### What is expected
From the line that contains "Amplitude (dB) = 20log10 G" down to the last line of the data below, transcribe every line exactly.

[Stored data entries]
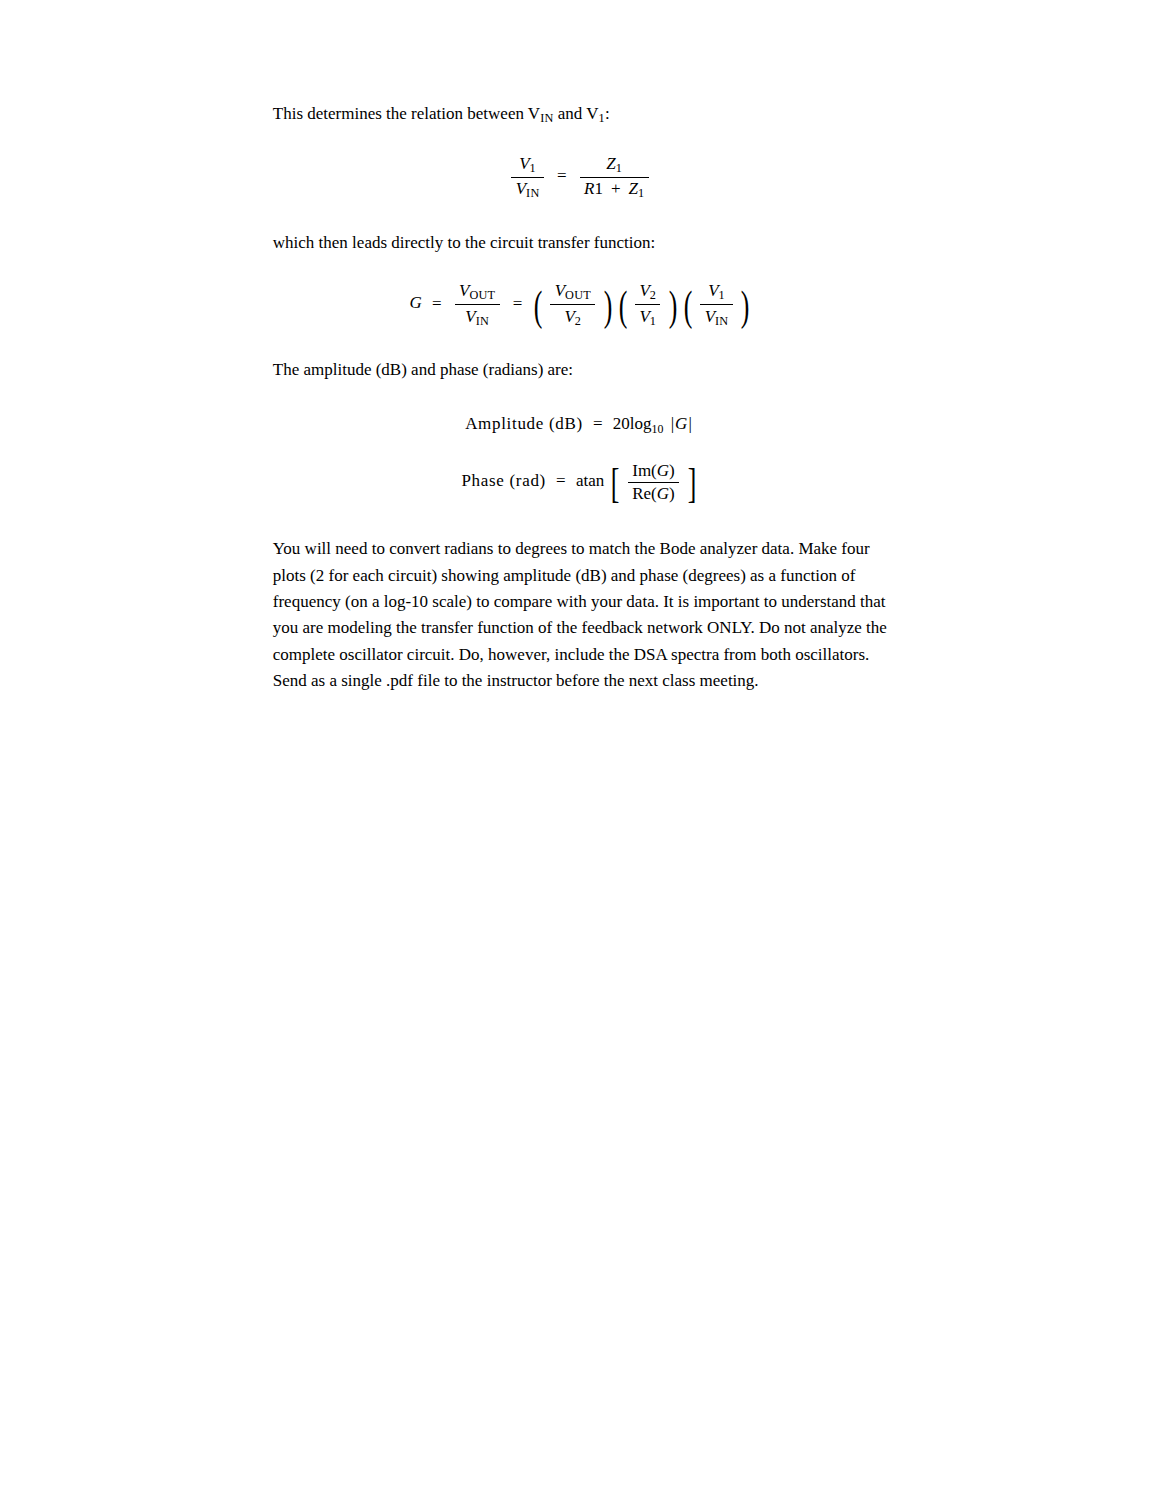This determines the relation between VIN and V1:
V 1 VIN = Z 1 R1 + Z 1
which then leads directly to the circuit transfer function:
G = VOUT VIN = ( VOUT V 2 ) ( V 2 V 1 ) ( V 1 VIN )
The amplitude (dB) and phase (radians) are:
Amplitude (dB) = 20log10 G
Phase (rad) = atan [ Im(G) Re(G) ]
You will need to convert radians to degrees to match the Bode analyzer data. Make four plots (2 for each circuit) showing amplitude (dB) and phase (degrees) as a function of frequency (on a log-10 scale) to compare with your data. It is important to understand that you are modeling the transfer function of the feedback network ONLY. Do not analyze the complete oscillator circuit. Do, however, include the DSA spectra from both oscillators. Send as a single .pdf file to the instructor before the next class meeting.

### Answer to this exercise
Amplitude (dB) = 20log10 G
Phase (rad) = atan [ Im(G) Re(G) ]
You will need to convert radians to degrees to match the Bode analyzer data. Make four plots (2 for each circuit) showing amplitude (dB) and phase (degrees) as a function of frequency (on a log-10 scale) to compare with your data. It is important to understand that you are modeling the transfer function of the feedback network ONLY. Do not analyze the complete oscillator circuit. Do, however, include the DSA spectra from both oscillators. Send as a single .pdf file to the instructor before the next class meeting.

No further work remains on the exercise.